◆ Assigned task: All of the data, word for word and free of pictures, is the expected result.

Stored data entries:
---------------

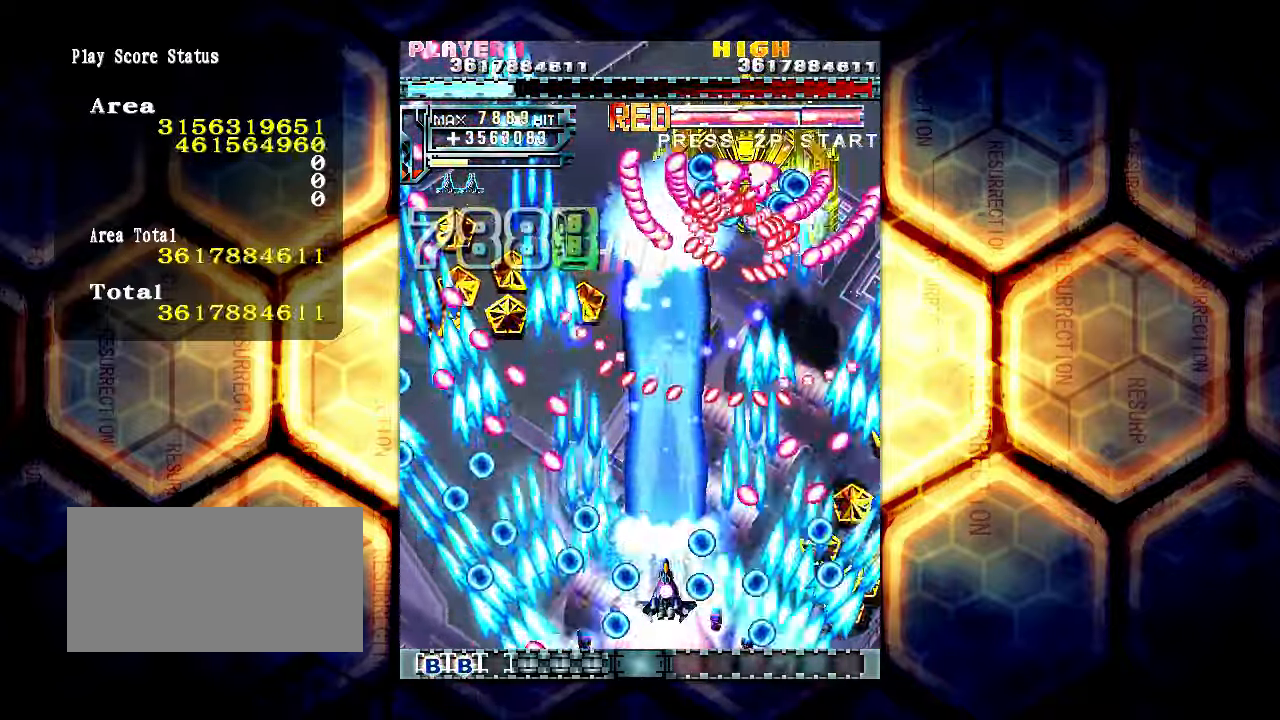
{"buttons": [], "left_stick": "down-right", "events": [[117, "left_stick", "center"], [417, "left_stick", "down"], [500, "left_stick", "down-right"]]}
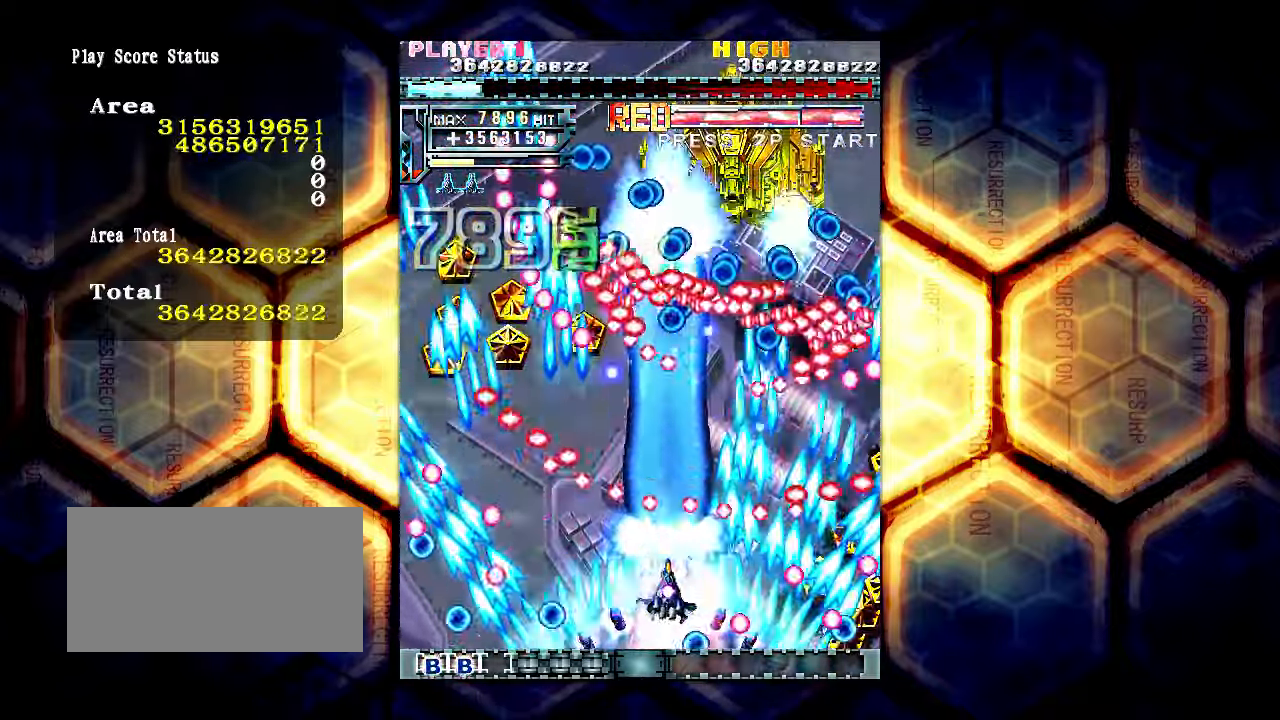
{"buttons": [], "left_stick": "center", "events": [[117, "left_stick", "down"], [233, "left_stick", "center"]]}
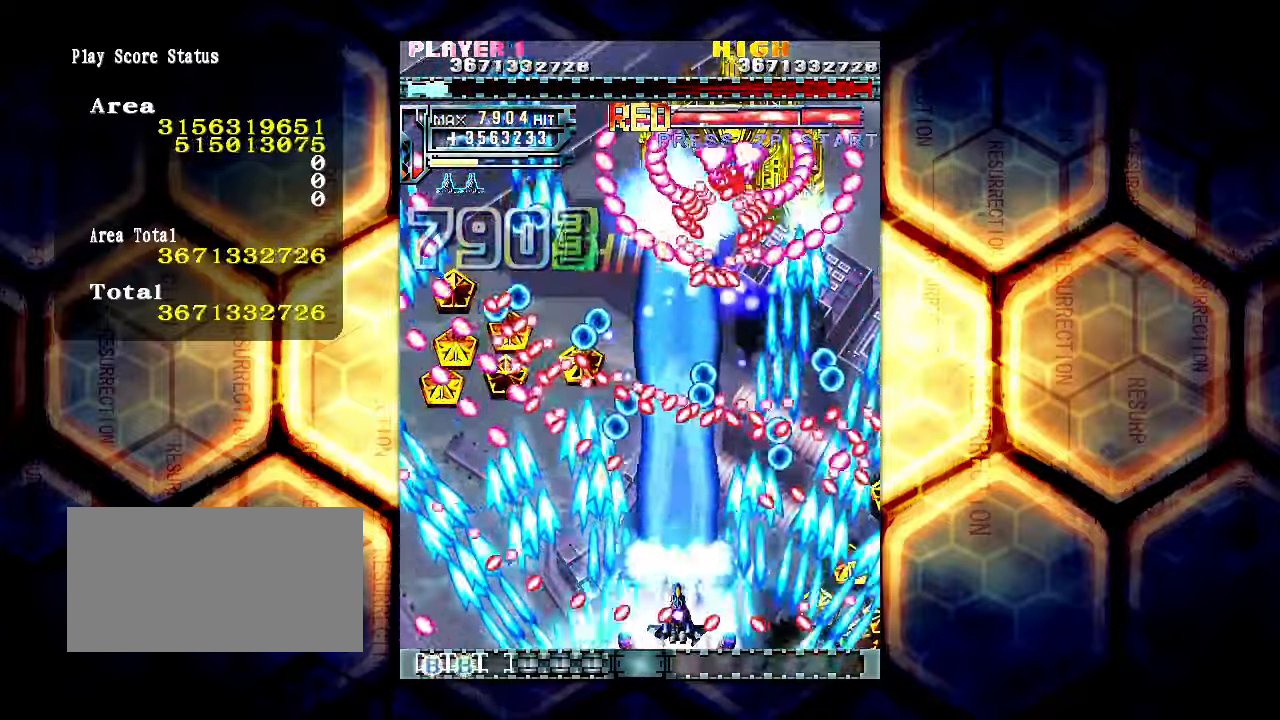
{"buttons": [], "left_stick": "down-right", "events": [[67, "left_stick", "left"], [117, "left_stick", "center"], [250, "left_stick", "down"], [300, "left_stick", "down-right"]]}
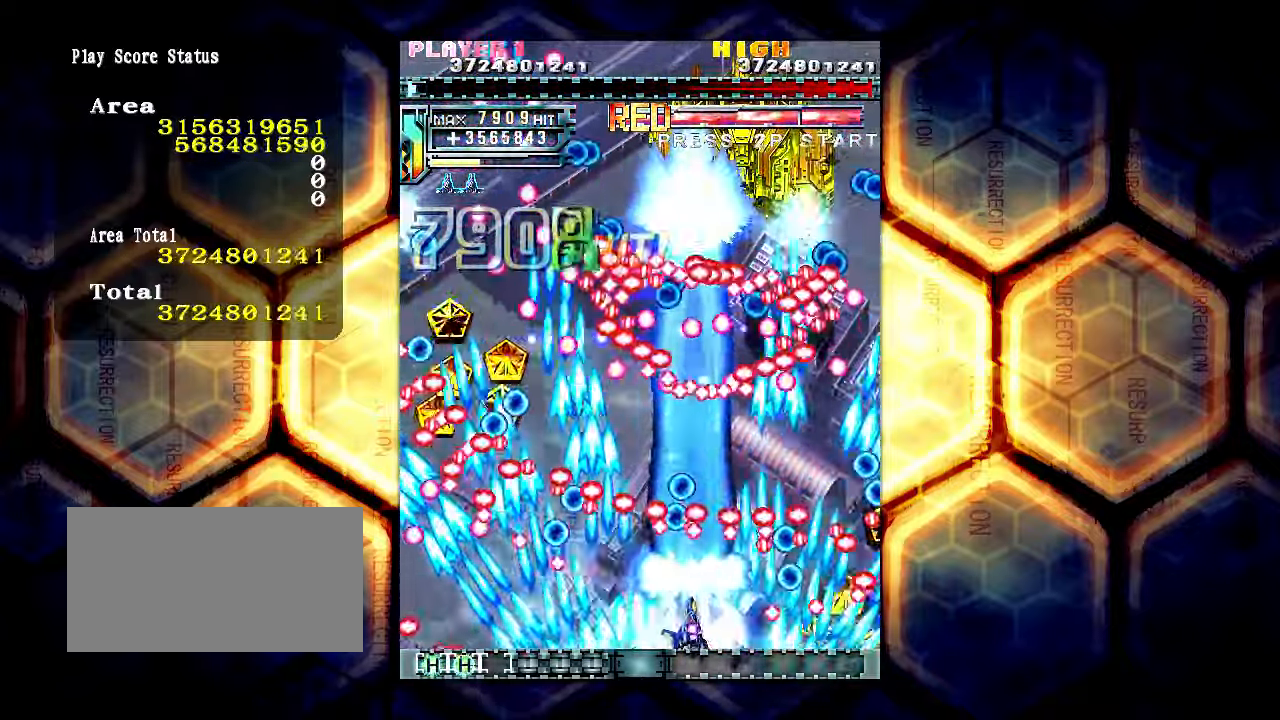
{"buttons": [], "left_stick": "center", "events": [[50, "left_stick", "center"], [384, "left_stick", "right"], [450, "left_stick", "center"]]}
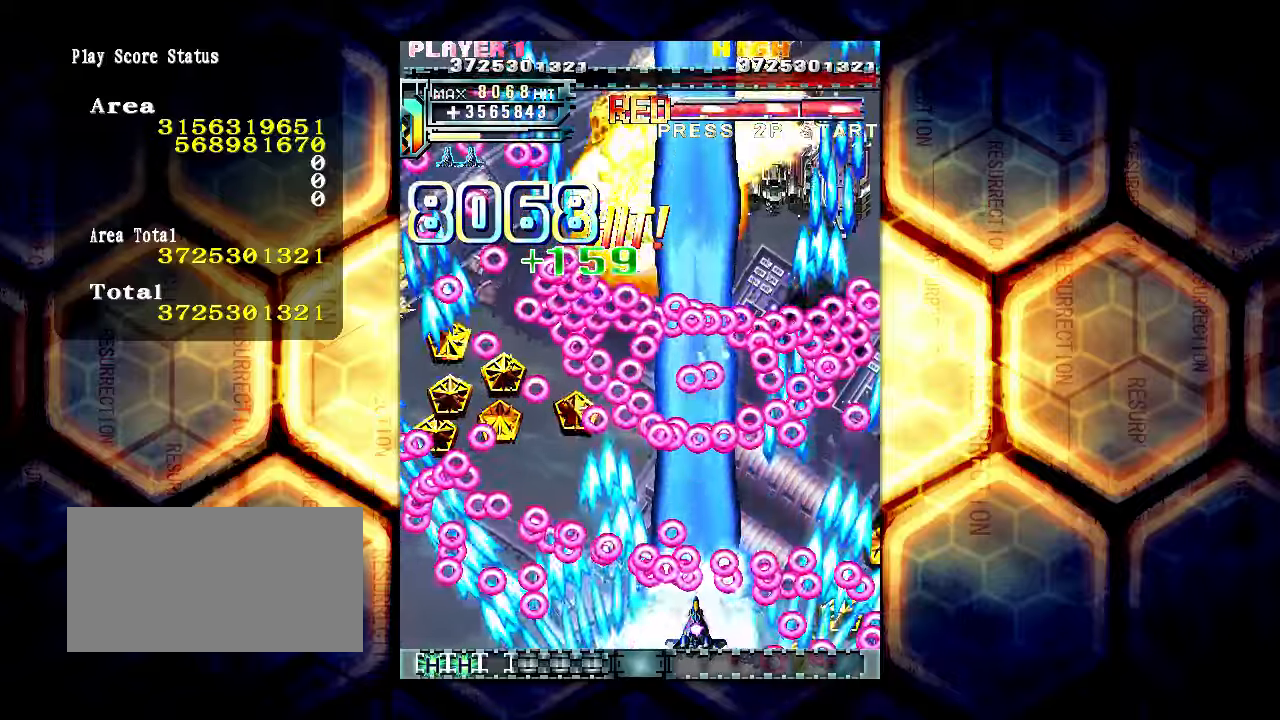
{"buttons": [], "left_stick": "left", "events": [[117, "left_stick", "left"]]}
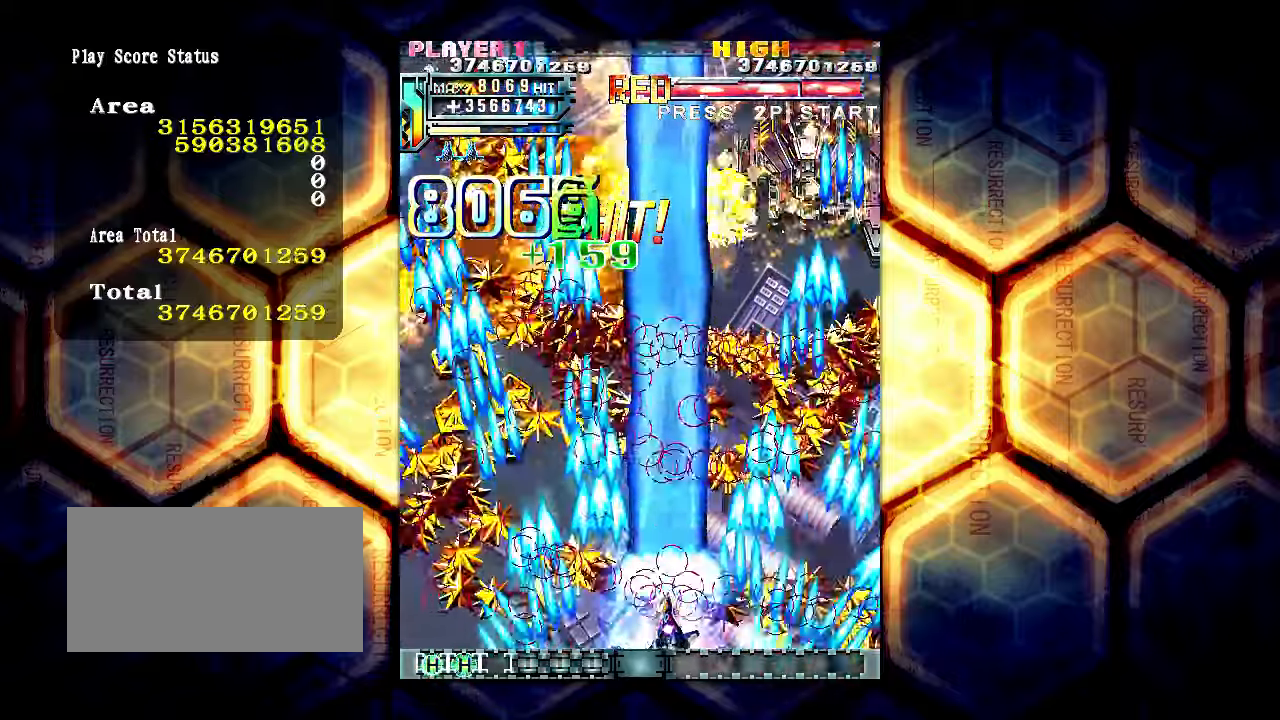
{"buttons": [], "left_stick": "left", "events": []}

---------------

◆ Solution below:
{"buttons": [], "left_stick": "down-right", "events": [[117, "left_stick", "center"], [417, "left_stick", "down"], [500, "left_stick", "down-right"]]}
{"buttons": [], "left_stick": "center", "events": [[117, "left_stick", "down"], [233, "left_stick", "center"]]}
{"buttons": [], "left_stick": "down-right", "events": [[67, "left_stick", "left"], [117, "left_stick", "center"], [250, "left_stick", "down"], [300, "left_stick", "down-right"]]}
{"buttons": [], "left_stick": "center", "events": [[50, "left_stick", "center"], [384, "left_stick", "right"], [450, "left_stick", "center"]]}
{"buttons": [], "left_stick": "left", "events": [[117, "left_stick", "left"]]}
{"buttons": [], "left_stick": "left", "events": []}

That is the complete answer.